* [EXCERPT TO READ]:
::::::::
But somehow the rename always put the date of the current date when I downloaded the file not the date found in the document. I tried to preview and all it says is the rule matches but I can’t seem to see where it’s picking up today’s date under the latest Hazel version.
Any suggestions as to where to look or how to fix this?
Sometimes ago my bank somehow managed to send me pdf monthly statements with the text layer all messed up: if I tried to select text I got highlighted some weird region of the page, usually white ones with no text at all and copy/pasting resulted in some random and partial text…
long story short my hazel rules similar to yours stopped working (selected the third or fourth date,because couldn’t read the first one) and never got back
Is the date that it is matching and renaming the file with somewhere in the document?
One thing I’ve found is that the “1st” date in a PDF document isn’t always what a person reading the document would think is first. My assumption is that Hazel is looking at the first date in the order of the text in the file on disk, not what appears closest to the top as the PDF is laid out on screen in a PDF reader.
::::::::
Data records
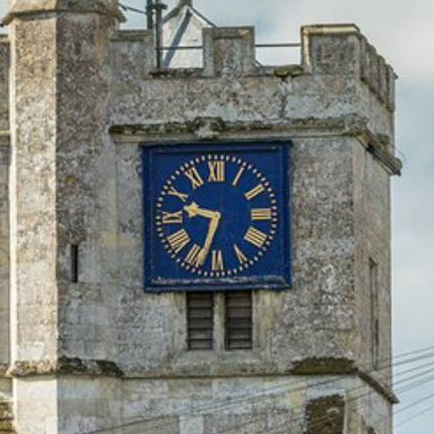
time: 9:33
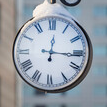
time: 12:15
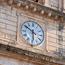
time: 5:50
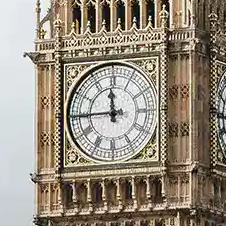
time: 11:44
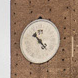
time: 10:22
::::::::
* [GOAL 1]: In the forum thread about Hazel, what date did the rename keep putting on the file instead of the date found in the document?
* [GOAL 2]: Reproduce the passage of the forum thread about Hazel between "Any suggestions as" and "in the document?", inclusive.

* [WORKED ANSWER 1]: The current date on which the file was downloaded.

* [WORKED ANSWER 2]:
Any suggestions as to where to look or how to fix this?
Sometimes ago my bank somehow managed to send me pdf monthly statements with the text layer all messed up: if I tried to select text I got highlighted some weird region of the page, usually white ones with no text at all and copy/pasting resulted in some random and partial text…
long story short my hazel rules similar to yours stopped working (selected the third or fourth date,because couldn’t read the first one) and never got back
Is the date that it is matching and renaming the file with somewhere in the document?